Cannabis has been the subject of many hoaxes, urban legends and fake news.

Cannabis causes psychosis – no medical evidence has shown causation.
Monsanto GMO cannabis hoax – Purports that Monsanto has created genetically modified cannabis. Debunked by multiple sources including Monsanto with "standing denial" on "Myths About Monsanto" webpage.
Hash oil cures skin cancer – no medical evidence has shown causation.
 International Space Station cannabis experiment hoax – shows an image of astronaut Chris Hadfield holding a baggie of cannabis on the International Space Station
NASA marijuana experiments hoax – Purports that NASA has paid volunteers to smoke cannabis and lie in bed. NASA has never done the former, but has done the latter.
Planet X637Z-43 – Purports that NASA observed a planet covered in cannabis. No extraterrestrial life has ever been found.

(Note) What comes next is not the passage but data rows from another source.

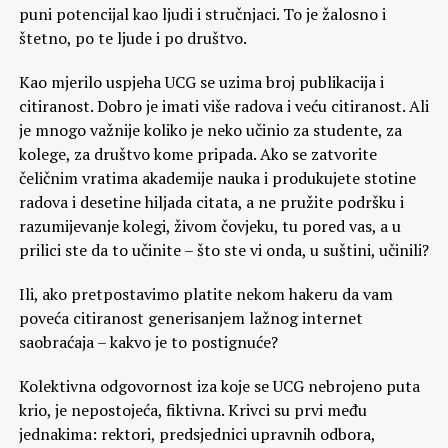
puni potencijal kao ljudi i stručnjaci. To je žalosno i
štetno, po te ljude i po društvo.
Kao mjerilo uspjeha UCG se uzima broj publikacija i
citiranost. Dobro je imati više radova i veću citiranost. Ali
je mnogo važnije koliko je neko učinio za studente, za
kolege, za društvo kome pripada. Ako se zatvorite
čeličnim vratima akademije nauka i produkujete stotine
radova i desetine hiljada citata, a ne pružite podršku i
razumijevanje kolegi, živom čovjeku, tu pored vas, a u
prilici ste da to učinite – što ste vi onda, u suštini, učinili?
Ili, ako pretpostavimo platite nekom hakeru da vam
poveća citiranost generisanjem lažnog internet
saobraćaja – kakvo je to postignuće?
Kolektivna odgovornost iza koje se UCG nebrojeno puta
krio, je nepostojeća, fiktivna. Krivci su prvi među
jednakima: rektori, predsjednici upravnih odbora,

Thomas Jefferson hemp smoking hoax – Purports that President Thomas Jefferson wrote about smoking hemp on his porch. He did not.

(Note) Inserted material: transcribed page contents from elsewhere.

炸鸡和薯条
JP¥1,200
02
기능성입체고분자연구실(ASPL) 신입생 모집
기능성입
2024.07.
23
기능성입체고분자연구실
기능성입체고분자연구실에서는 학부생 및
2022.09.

Hemp Levi's jeans urban legend – Purports that the first pair of Levi's jeans was made out of hemp. They were actually cotton canvas.
U.S. Constitution hemp paper hoax – Purports that the United States Constitution was written on hemp paper.
Pot brownies food stamps hoax – Purports that Supplemental Nutrition Assistance Program EBT card (food stamps) can be used to buy pot brownies.
No deaths attributed to cannabis – listed by California NORML as myth, due to elevated accident rates among users.
Marlboro M hoax – Purports that American Marlboro cigarettes containing cannabis have been produced in green labeled packages. The images of the packaging were created for fake news website Abril Uno (April one, i.e. April Fool's) in January, 2014 and covered by other fake news websites like Now 8 News.
The Nizari Ismaili were a Shia Muslim sect, founded in the 1080s, who earned a reputation as ruthless killers. They were known as hashishi, hashishiyya, or hashishiyyin (from the Arabic al-hasziszijjin, "hash-eaters"), whence the English word 'assassin' is derived. Westerners believed that consuming the drug put them into a murderous trance. No Islamic sources describe the Ismaili as consuming hash, and since the 20th century, historians have been of the opinion that the Ismaili were in reality never believed by their contemporaries to consume hash - instead, it was used as a term of abuse.  The myth or legend was repeated by Federal Bureau of Narcotics chief Harry Anslinger during his 1930s anti-cannabis campaigns.
McDonald's marijuana lounges – One of several McDonald's urban legends purports that the company's restaurants in Colorado are converting children's playgrounds to lounges for on-premises cannabis consumption. Circulated via Internet fake news sites since 2015, and has been disavowed by a McDonald's spokesperson.